Schizophrenia and Memory
Schizophrenia affects approximately 1 percent of the population worldwide. It typically involves hallucinations and delusions, also known as psychotic or positive symptoms. Markedly impaired social skills and cognitive deficits, also known as negative symptoms, are also core features. In fact, schizophrenia was originally called dementia praecox (i.e., early onset dementia, to highlight the impairment of cognition. The cognitive domains most often affected by schizophrenia include attention, memory, and language. These deficits are evident even before the onset of positive symptoms (during the so-called "prodrome") and in untreated schizophrenic patients.
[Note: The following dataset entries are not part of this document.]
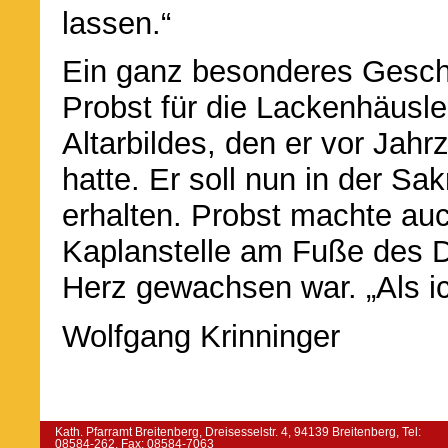
lassen.“
Ein ganz besonderes Geschen
Probst für die Lackenhäusle
Altarbildes, den er vor Ja
hatte. Er soll nun in der Sak
erhalten. Probst machte auc
Kaplanstelle am Fuße des D
Herz gewachsen war. „Als i
Wolfgang Krinninger
Kath. Pfarramt Breitenberg, Dreisesselstr. 4, 94139 Breitenberg, Tel:
08584-262, Fax: 08584-7063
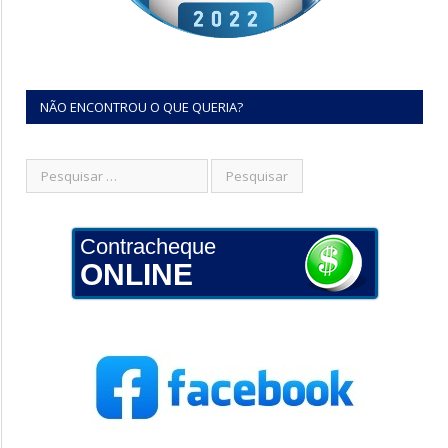
NÃO ENCONTROU O QUE QUERIA?
Contracheque
ONLINE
It is therefore unlikely that the cognitive features of schizophrenia result simply from chronic illness, institutionalization, or medication side effects. Most important, the degree of cognitive decline is the best predictor of functional outcome: that is, how the patient will do in the community once the most severe psychotic features have abated. Here we will focus on abnormalities of memory, describing the type of memory impairment typical of schizophrenia and the cerebral abnormalities that may account for this impairment.
Memory Deficits in Schizophrenia
Despite variable methods and the inherent heterogeneity of schizophrenia, a number of consistent findings appear throughout the literature (Aleman et al., 1999). Here we highlight some of the patterns of memory deficits in schizophrenia:
- While schizophrenia is associated with a wide range of cognitive difficulties, deficits in memory are particularly pronounced.